Incidentally: these Pakistanis seem to have come down with a serious case of poor. New Orleanians would be forgiven for walking out of this movie early.

@chicago bureau:
Exactly. A little compassion can go a long way, but well…

@chicago bureau: Unfortunately the Pakis aren’t known for any good jazz or zydeco music, not to mention tasty food to keep the rest of the world interested in their fate. They are anonymous brown adults and children dying, and like you pointed out, the US of Ay is blowing our last fucking chance to win some hearts and minds. Instead, the Saudis and their crazy extremist madrassas are coming to town with gallons of water and bags of rice.

TJ: “I take Obama at his word that he’s a Christian” sez Senate Minority Leader Mitch McConnell.

/head meet wall, over, and over, and over…

hey god? it’s me, baked. FUCK YOU. you don’t exist except in our fairy tales and you’re doing a great job of fucking up the entire world.
…now if we all had the same fairy tale, or none at all, imagine what a wonderful world it could be.
cue: louis armstrong/john lennon

/banging weeping head, move over lefty

I don’t think we can ever win hearts and minds there whatever we do or don’t do. I wonder will India step in?

@baked: I could so worship Apollo (for obvious reasons) and Pallas Athena. Or the Norse one who got ambushed and died then was resurrected. I like the Norse ones best though they might be a bit heavy on the furniture, clanking about and such as. Or even the maples on the hill above the house. I could worship wood. An American god of the forests: Brad? No. He’s the god of surf. Woody? Duh.

my puppy IN THE CRATE (!) is starting to whine, will be back to discuss possible gods with you and did something happen to illya? the god of my tweens? i’m scanning stinque, and have been on news blackout. the wet paki’s are ripping me up.

@baked: my puppy IN THE CRATE. I’m so proud of you. See what happens when you listen?

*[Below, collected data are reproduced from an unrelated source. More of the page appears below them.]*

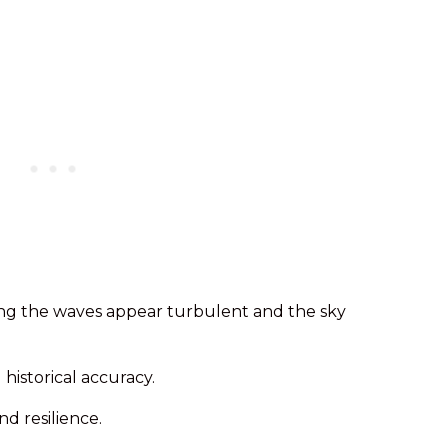
ng the waves appear turbulent and the sky
 historical accuracy.
d resilience.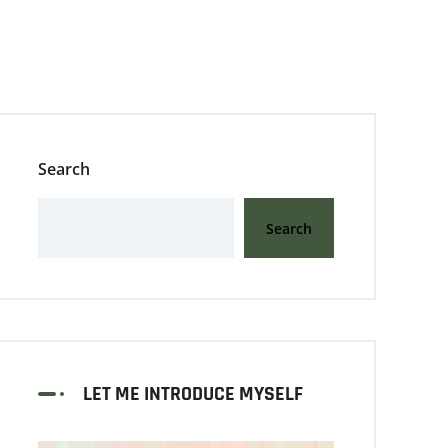
Search
Search
LET ME INTRODUCE MYSELF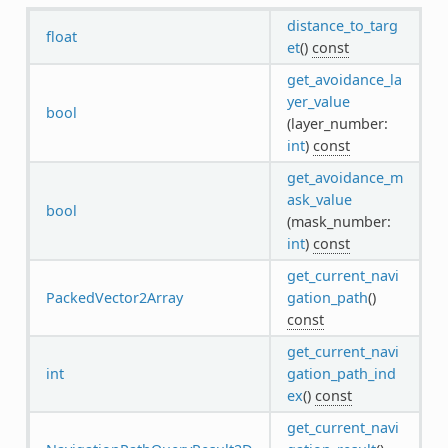
distance_to_targ
float
et
()
const
get_avoidance_la
yer_value
bool
(layer_number:
int
)
const
get_avoidance_m
ask_value
bool
(mask_number:
int
)
const
get_current_navi
PackedVector2Array
gation_path
()
const
get_current_navi
int
gation_path_ind
ex
()
const
get_current_navi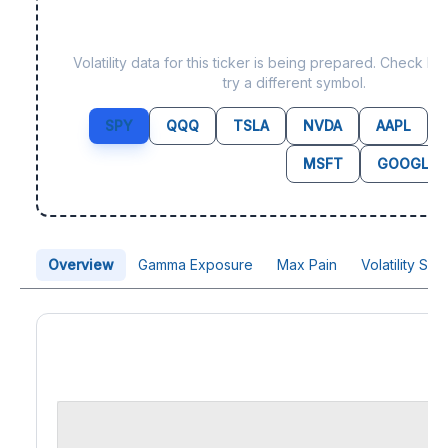
Data not yet available fo
Volatility data for this ticker is being prepared. Check b
try a different symbol.
SPY
QQQ
TSLA
NVDA
AAPL
MSFT
GOOGL
Overview
Gamma Exposure
Max Pain
Volatility Sk
Price Chart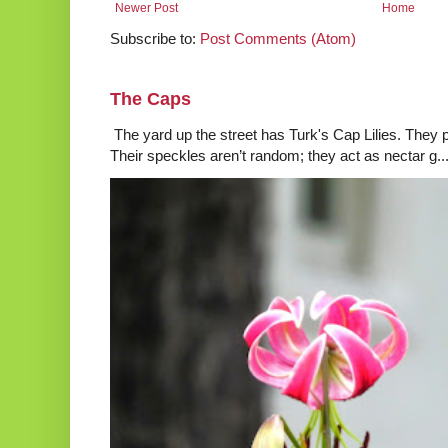
Newer Post
Home
Subscribe to:
Post Comments (Atom)
The Caps
The yard up the street has Turk's Cap Lilies. They p
Their speckles aren’t random; they act as nectar g..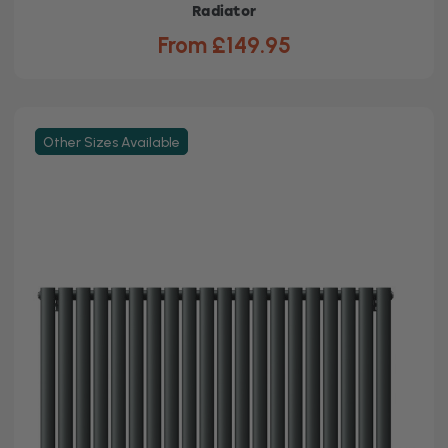
Radiator
From £149.95
Other Sizes Available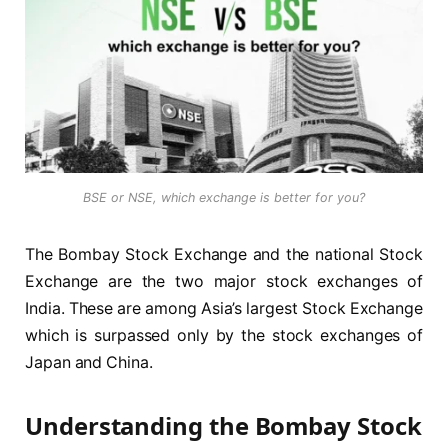
BSE or NSE, which exchange is better for you?
The Bombay Stock Exchange and the national Stock
Exchange are the two major stock exchanges of
India. These are among Asia’s largest Stock Exchange
which is surpassed only by the stock exchanges of
Japan and China.
Understanding the Bombay Stock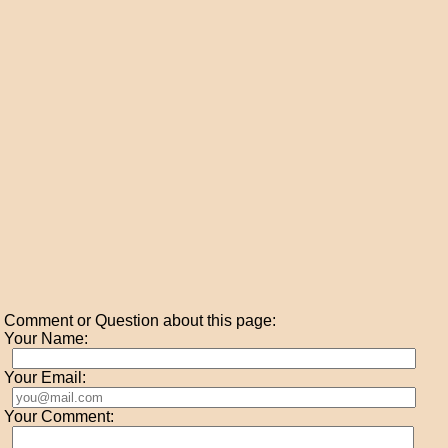
Comment or Question about this page:
Your Name:
Your Email:
Your Comment: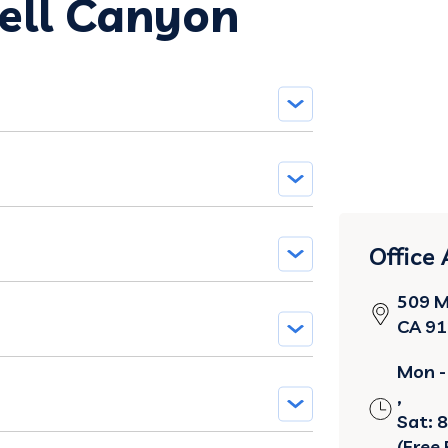
Bell Canyon
Office
509 M
CA 9
Mon - 
,
Sat: 
(Free 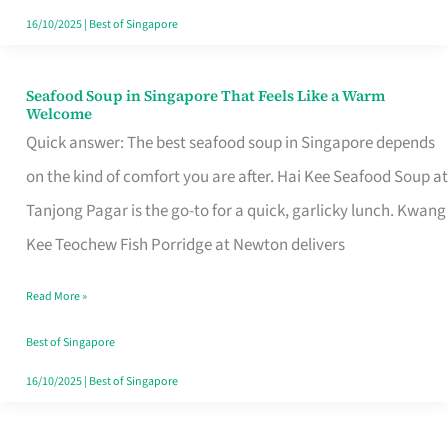
16/10/2025
|
Best of Singapore
Seafood Soup in Singapore That Feels Like a Warm
Seafood
Welcome
Soup
Quick answer: The best seafood soup in Singapore depends
in
on the kind of comfort you are after. Hai Kee Seafood Soup at
Singapore
Tanjong Pagar is the go-to for a quick, garlicky lunch. Kwang
That
Kee Teochew Fish Porridge at Newton delivers
Feels
Read More »
Like
a
Best of Singapore
Warm
16/10/2025
|
Best of Singapore
Welcome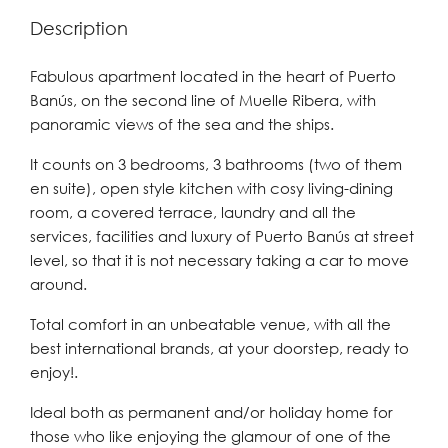
Description
Fabulous apartment located in the heart of Puerto
Banús, on the second line of Muelle Ribera, with
panoramic views of the sea and the ships.
It counts on 3 bedrooms, 3 bathrooms (two of them
en suite), open style kitchen with cosy living-dining
room, a covered terrace, laundry and all the
services, facilities and luxury of Puerto Banús at street
level, so that it is not necessary taking a car to move
around.
Total comfort in an unbeatable venue, with all the
best international brands, at your doorstep, ready to
enjoy!.
Ideal both as permanent and/or holiday home for
those who like enjoying the glamour of one of the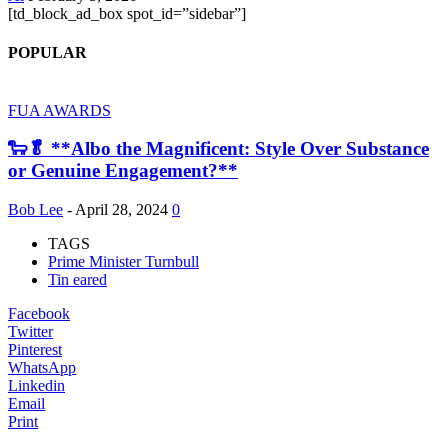
[td_block_ad_box spot_id=”sidebar”]
POPULAR
FUA AWARDS
🐑🥬 **Albo the Magnificent: Style Over Substance
or Genuine Engagement?**
Bob Lee
-
April 28, 2024
0
TAGS
Prime Minister Turnbull
Tin eared
Facebook
Twitter
Pinterest
WhatsApp
Linkedin
Email
Print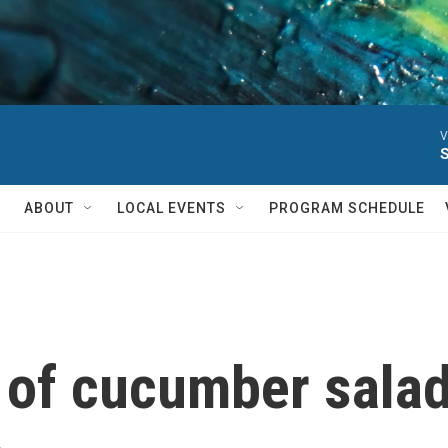
V
ABOUT
LOCAL EVENTS
PROGRAM SCHEDULE
 of cucumber salad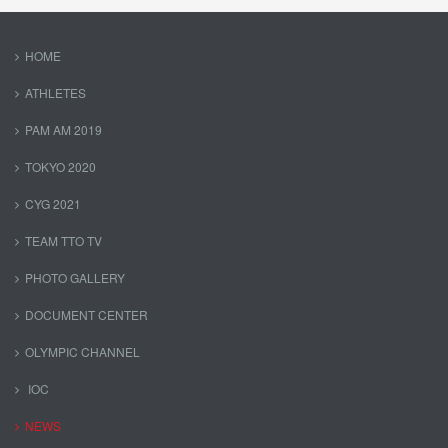
HOME
ATHLETES
PAM AM 2019
TOKYO 2020
CYG 2021
TEAM TTO TV
PHOTO GALLERY
DOCUMENT CENTER
OLYMPIC CHANNEL
IOC
NEWS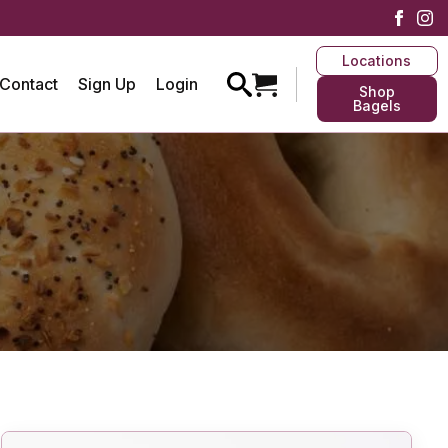
Locations
Contact
Sign Up
Login
Shop
Bagels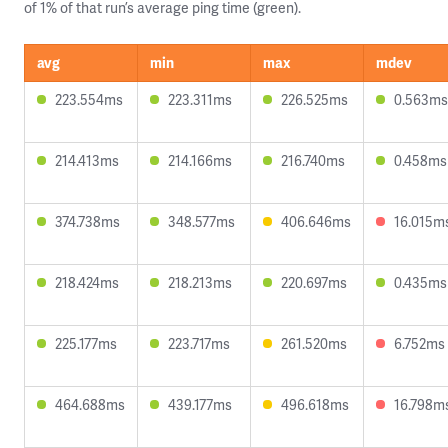
of 1% of that run’s average ping time (green).
avg
min
max
mdev
223.554ms
223.311ms
226.525ms
0.563ms
214.413ms
214.166ms
216.740ms
0.458ms
374.738ms
348.577ms
406.646ms
16.015m
218.424ms
218.213ms
220.697ms
0.435ms
225.177ms
223.717ms
261.520ms
6.752ms
464.688ms
439.177ms
496.618ms
16.798m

the rat has her…i would like to announce she had her first PERFECT day yesterday–not ONE accident!!!

appollo, athena, we know how that turned out for the greeks, don’t we?
and i don’t want to hear about anything resurrecting from the dead besides vampires and zombies, ok? here’s a fresh idea…why don’t we worship people. it hasn’t been done, i’d like to give that a whirl. i thought about dogs, but they don’t look so good in red ties, and cats didn’t do much for the egyptians.
how awesome would it be if all the paki’s cried out, ” i am not an ANIMAL!” (pop quiz..name the movie)
so yeah, people. lets worship HUMAN LIFE.
(and i’m not talking about feti here…that ain’t human til the mommy says so)

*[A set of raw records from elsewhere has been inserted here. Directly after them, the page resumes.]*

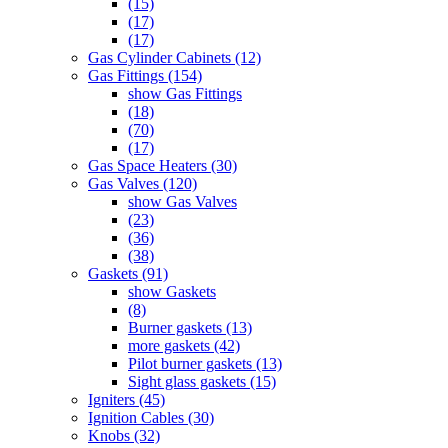
(15)
(17)
(17)
Gas Cylinder Cabinets (12)
Gas Fittings (154)
show Gas Fittings
(18)
(70)
(17)
Gas Space Heaters (30)
Gas Valves (120)
show Gas Valves
(23)
(36)
(38)
Gaskets (91)
show Gaskets
(8)
Burner gaskets (13)
more gaskets (42)
Pilot burner gaskets (13)
Sight glass gaskets (15)
Igniters (45)
Ignition Cables (30)
Knobs (32)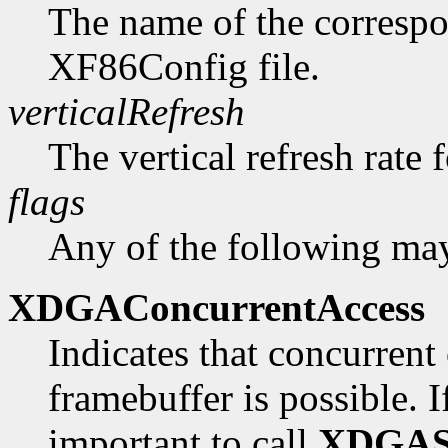
The name of the correspo
XF86Config file.
verticalRefresh
The vertical refresh rate 
flags
Any of the following may
XDGAConcurrentAccess
Indicates that concurrent 
framebuffer is possible. If 
important to call
XDGAS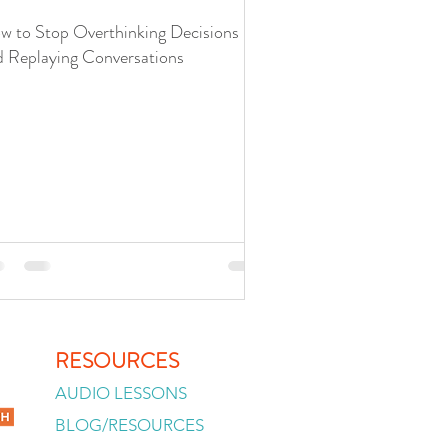
w to Stop Overthinking Decisions
d Replaying Conversations
RESOURCES
AUDIO LESSONS
BLOG/RESOURCES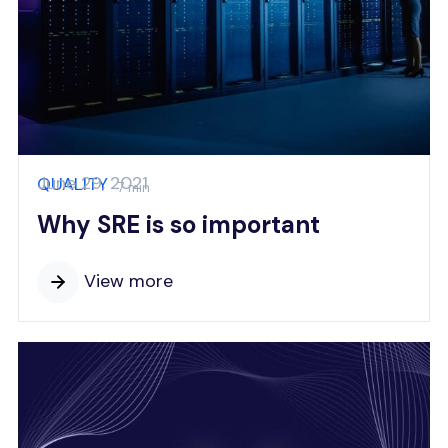
June 29, 2021
QUALITY
7 min
Why SRE is so important
View more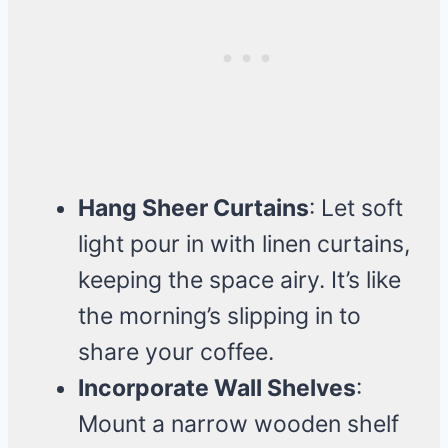
Hang Sheer Curtains
: Let soft
light pour in with linen curtains,
keeping the space airy. It’s like
the morning’s slipping in to
share your coffee.
Incorporate Wall Shelves
:
Mount a narrow wooden shelf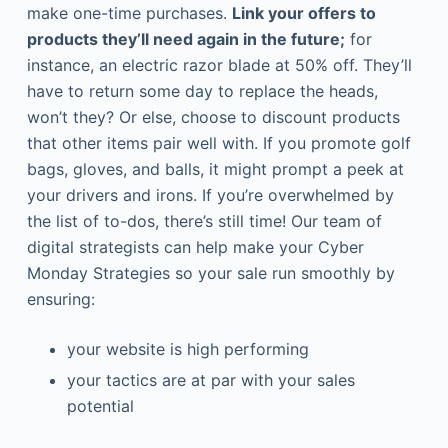
make one-time purchases.
Link your offers to
products they’ll need again in the future;
for
instance, an electric razor blade at 50% off. They’ll
have to return some day to replace the heads,
won’t they? Or else, choose to discount products
that other items pair well with. If you promote golf
bags, gloves, and balls, it might prompt a peek at
your drivers and irons. If you’re overwhelmed by
the list of to-dos, there’s still time! Our team of
digital strategists can help make your Cyber
Monday Strategies so your sale run smoothly by
ensuring:
your website is high performing
your tactics are at par with your sales
potential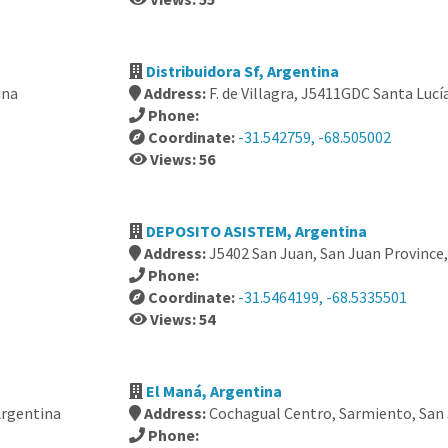
Distribuidora Sf, Argentina
ina
Address:
F. de Villagra, J5411GDC Santa Lucí
Phone:
Coordinate:
-31.542759, -68.505002
Views: 56
DEPOSITO ASISTEM, Argentina
Address:
J5402 San Juan, San Juan Province
Phone:
Coordinate:
-31.5464199, -68.5335501
Views: 54
El Maná, Argentina
Argentina
Address:
Cochagual Centro, Sarmiento, San 
Phone: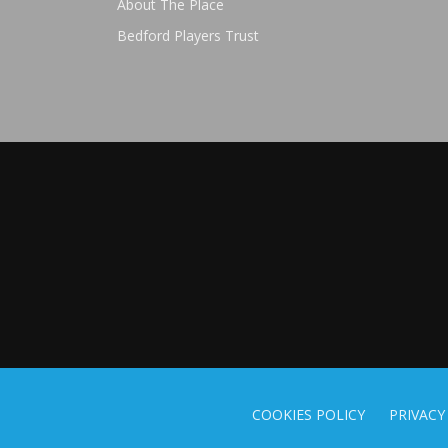
About The Place
Bedford Players Trust
COOKIES POLICY
PRIVACY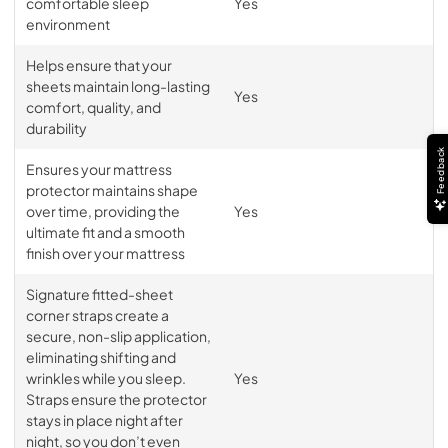
comfortable sleep
Yes
environment
Helps ensure that your
sheets maintain long-lasting
Yes
comfort, quality, and
durability
Feedback
Ensures your mattress
protector maintains shape
over time, providing the
Yes
ultimate fit and a smooth
finish over your mattress
Signature fitted-sheet
corner straps create a
secure, non-slip application,
eliminating shifting and
wrinkles while you sleep.
Yes
Straps ensure the protector
stays in place night after
night, so you don’t even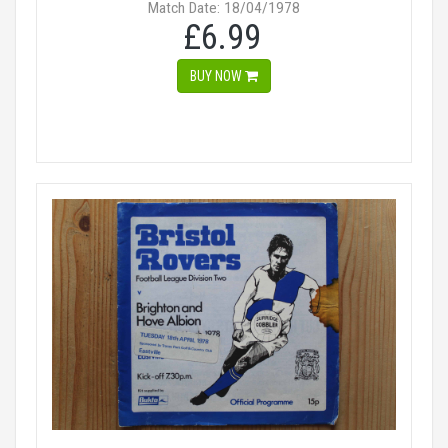
Match Date: 18/04/1978
£6.99
BUY NOW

@baked: We already worship people. Isn’t that what celebrity is all about? I’m not sure that Britney is any better than Catherine of Sienna.

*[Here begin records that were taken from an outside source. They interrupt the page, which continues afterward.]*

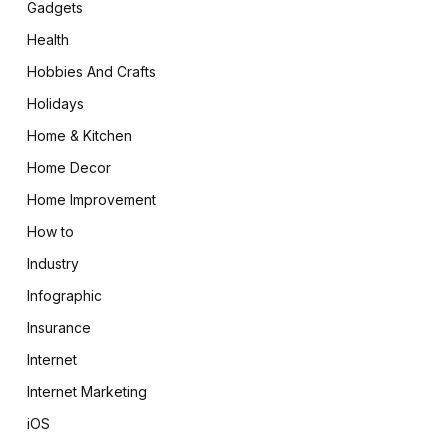
Gadgets
Health
Hobbies And Crafts
Holidays
Home & Kitchen
Home Decor
Home Improvement
How to
Industry
Infographic
Insurance
Internet
Internet Marketing
iOS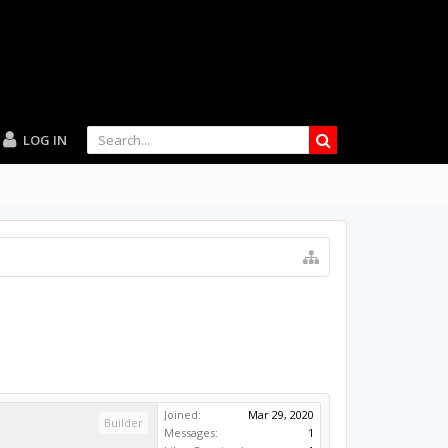
LOG IN
Joined:
Mar 29, 2020
Builder
Messages:
1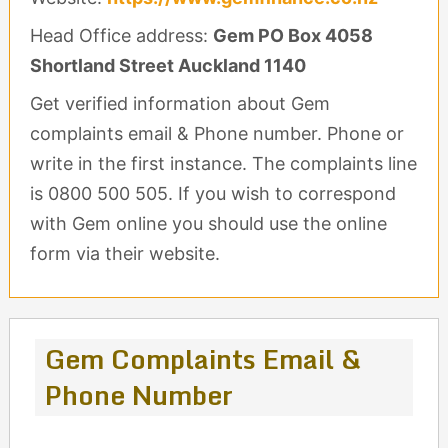
Head Office address:
Gem PO Box 4058
Shortland Street Auckland 1140
Get verified information about Gem
complaints email & Phone number. Phone or
write in the first instance. The complaints line
is 0800 500 505. If you wish to correspond
with Gem online you should use the online
form via their website.
Gem Complaints Email &
Phone Number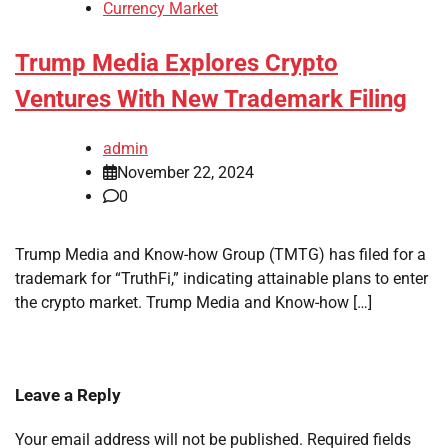
Currency Market
Trump Media Explores Crypto
Ventures With New Trademark Filing
admin
November 22, 2024
0
Trump Media and Know-how Group (TMTG) has filed for a
trademark for “TruthFi,” indicating attainable plans to enter
the crypto market. Trump Media and Know-how […]
Leave a Reply
Your email address will not be published.
Required fields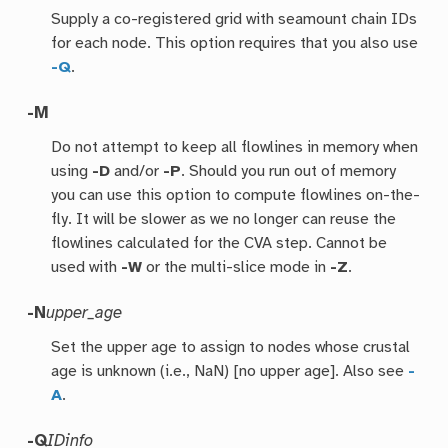
Supply a co-registered grid with seamount chain IDs
for each node. This option requires that you also use
-Q
.
-M
Do not attempt to keep all flowlines in memory when
using
-D
and/or
-P
. Should you run out of memory
you can use this option to compute flowlines on-the-
fly. It will be slower as we no longer can reuse the
flowlines calculated for the CVA step. Cannot be
used with
-W
or the multi-slice mode in
-Z
.
-N
upper_age
Set the upper age to assign to nodes whose crustal
age is unknown (i.e., NaN) [no upper age]. Also see
-
A
.
-Q
IDinfo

hmm, good point mum. imagine a world w/out celebrity worship. a world where every child is teated with love and respect. you know what happens when you embrace and live these values? you get gunned down in front of your building.
going to the garden now to regain composure enough to go to the phone store and refrain from shoving it down some imoran’s throat.

“if there really is a god, he’s a total fuck-up”
—-George Carlin

@chicago bureau: There is an Army War College case study I read of special forces neutralizing Islamic insurgent influence in villages in the Philippine southern islands during the 1990s by asking villagers what they cared about and when hearing what they wanted most was potable water and doctors for the babies set about delivering all of that. Locals began rejecting the islamocrazies as useless allahfascists. The program itself was the precipitate of scholarship with provenance dating back to the 1960s. One of the unsung tragedies of the military confrontation with the islamocrazies is how prepared the military was for it and how their research and experience told them military responses were beside the point and how completely wasted that insight was on the Cheney cult which was hungry to cash in on 9/11.